**TO DO:** Extend the legal passage below on Xcel's reliance on the Michigan Bell decision, picking up after its final sentence.

**READING PASSAGE:**
Xcel also relies upon Board of Education of School District of City of Detroit v. Michigan Bell Telephone Corp., 232 N.W.2d 633 (Mich. 1975). In that case, the Michigan Supreme Court held that a local school board could not order a utility company to remove its facilities without compensation. The court held that the school board did not have legislative authority to make such an order. Id. at 634. In that case, the school board claimed authority from language in the state school code authorizing the board to "do all other things necessary" for the proper maintenance of the schools. The court held that this language was too vague to give the school board a "police power by necessity." Id. The school board's argument was also based on the Plat Act, which authorized the "governing body" of a municipality to seek changes to land plats. Id. The court also rejected this argument, holding that the school board was clearly not a "governing body" of any municipality. Id. In the present case, MnDOT does not rely on such vague language as the permission to "do all other things," nor does its authorizing statute impose restrictions comparable to the Michigan Plat Act. On the contrary, Minn. Stat. § 174.35 is explicitly directed at MnDOT, and clearly authorizes the department to construct LRT. The vagaries present in Michigan Bell are not present here, so that case does not control.

**DATA EXCERPTS:**
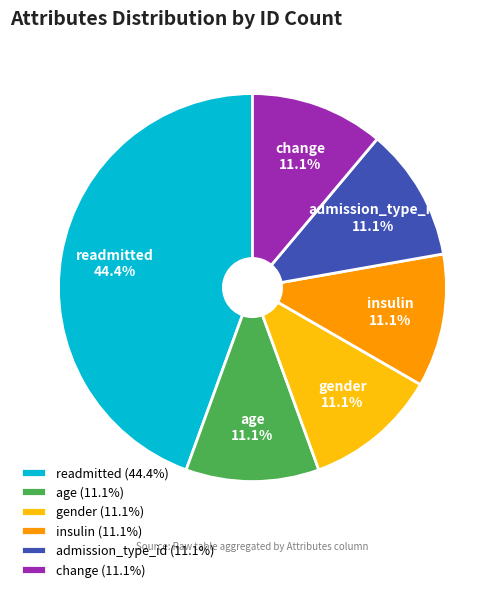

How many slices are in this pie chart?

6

...

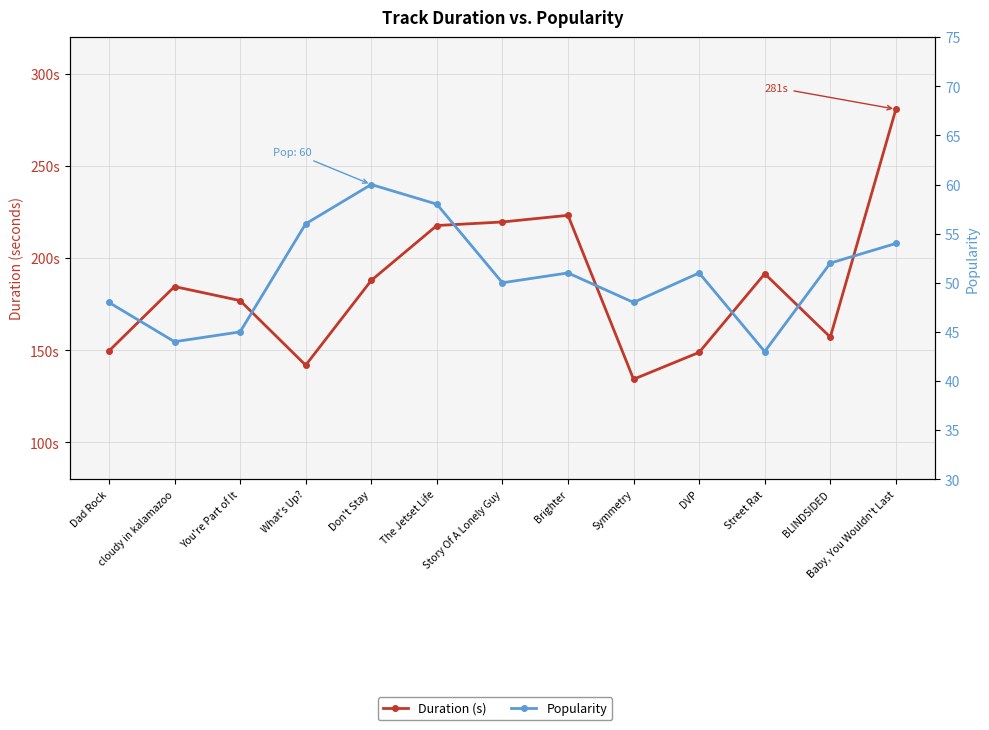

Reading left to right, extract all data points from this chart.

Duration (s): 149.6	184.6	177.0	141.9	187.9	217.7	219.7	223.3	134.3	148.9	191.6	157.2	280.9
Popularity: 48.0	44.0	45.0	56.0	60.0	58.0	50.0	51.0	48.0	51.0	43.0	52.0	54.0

...

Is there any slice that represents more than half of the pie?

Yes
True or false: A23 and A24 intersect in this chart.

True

**EXERCISE OUTPUT:**
Last, Xcel relies upon Detroit Edison Co. v. Southeastern Michigan Transportation Auth., 410 N.W.2d 295 (Mich.Ct.App. 1987). In that case, which also involved light rail, the Michigan Court of Appeals upheld a transit authority's power to order a utility to pay for relocating its facilities when a statute granted the transit authority "all the powers of a public corporation." Id. at 298. Xcel claims that this grant of authority is far greater than that given to MnDOT. The Court disagrees. As discussed above, Minn. Stat. § 174.35 allows MnDOT to "exercise the powers granted" in chapter 174, the chapter that governs the entire department. This Court finds such delegation of authority equally broad as that in Detroit Edison, and clearly designed to accomplish the same end.

In May 2001, this Court had "little doubt that the legislature intended to give MnDOT the authority to order relocation of utility facilities in order to facilitate the construction of LRT." Northern States Power, 2001 WL 1618532 at *2. Xcel has presented no reason for the Court to question this conclusion. The Court is persuaded that the Minnesota legislature expressly granted authority and police power to MnDOT to create the LRT project, and that this authority sufficiently empowered the department to order relocation of the Fifth Street utilities at Xcel's own expense.

b. Reasonableness of MnDOT's Regulations

Xcel raises, apparently for the first time in this summary judgment proceeding, the claim that MnDOT's LRT regulations were unreasonable. In support, Xcel points to Minn. Rule 8810.3300 and Minn. Stat. § 222.37, which provide that regulations of utilities must be "reasonable." Specifically, Xcel complains that LRT routes and deadlines were determined in a unreasonable manner.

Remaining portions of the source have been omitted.